自分史として、この時(昭和53年前後)の会話は、もう36年以上前ですが重要点は覚えています。前回の記述は、60%会話の記憶で、残りはその後の動勢に対する認識が反映した内容です。

とにかく父が言った今も言葉が明瞭に鳴るほど覚えているのは「早くお前も美容整形を出来る様になって二人で二院で新幹線整形しようぜ。」です。当時私は高校卒業時で、医学部にも入る前、その後医学部に入ってからも何回も言われました。

医師になる前の昭和60年代にもよく言われました。
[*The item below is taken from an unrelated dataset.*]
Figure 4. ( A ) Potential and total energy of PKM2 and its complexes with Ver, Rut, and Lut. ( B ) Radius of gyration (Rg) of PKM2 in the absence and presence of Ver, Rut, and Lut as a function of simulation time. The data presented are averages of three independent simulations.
でもー、形成外科で勉強したいな。いきなり父と二人で診療できるのー?。「新幹線整形」の夢は潰えて行ったのでありました。その間にはさらなる新しいモデルが席巻したのです。父等開業医は、汲みしながらも反発し、我々形成外科サイドの美容外科を志す医師は糾弾姿勢を強めて行きました。

新幹線整形は、美容外科医一人で複数院で診療(=美容医療では、手術が主となる。)を行うために大都市間を飛び回ることです。美容外科患者さんは広告宣伝を見て、来院するのでした。当時の媒体は紙面が主です。バブル期まではテレビは高すぎました。紙の中でも、女性向け雑誌が効果あるのは当然です。全国に発行されています。全国に出ていて、患者さんが受診するなら、近くにあった方がいいので、複数院を受け皿にする方が、トータルの患者さんが増える訳です。そして、新幹線整形が利潤を高めたのです。美容外科医師が居ない日は、誰でもいいから医師を雇って処置や美容皮膚科的医療をしているか、休診にしています。このやりかたは、T先生に限らず、他の美容外科医も利用しました。昭和60年代に入ると、いくつも登場します。特に関西をベースにするクリニックが東京進出を目指しました。今もある、A美容外科のO先生や、クリニックのT先生は東京名古屋大阪を行き来していました。余談ですが、今から、15年位前に脱税して金塊を積んで船で逃げた日美のN医師を覚えていますよね。上の二人はそこでバイトしていたのですが、さもありなんですね。それはそれとして、新幹線整形は、一人で行き来するので、限界があります。体力的にも、肉体的にも疲労困憊するそうです。当然医療の質が落ちてきます。ある40代の先生は、「午前は名古屋で、新幹線に飛び乗って午後は東京で手術。週に3日はこんな生活で疲れましたよ。それに新幹線の中で味の濃い弁当ばっかり食べていたので、高血圧になっちゃいましたよ。」と、私にぼやいていました。ちなみに現在は関西にこもって、関西地方を特急で飛び回っているそうです。そして新幹線整形は、質と量ともに限界を生じます。受け皿が足りなくなってくるのです。そこで、雇って診療させることを考える様になります。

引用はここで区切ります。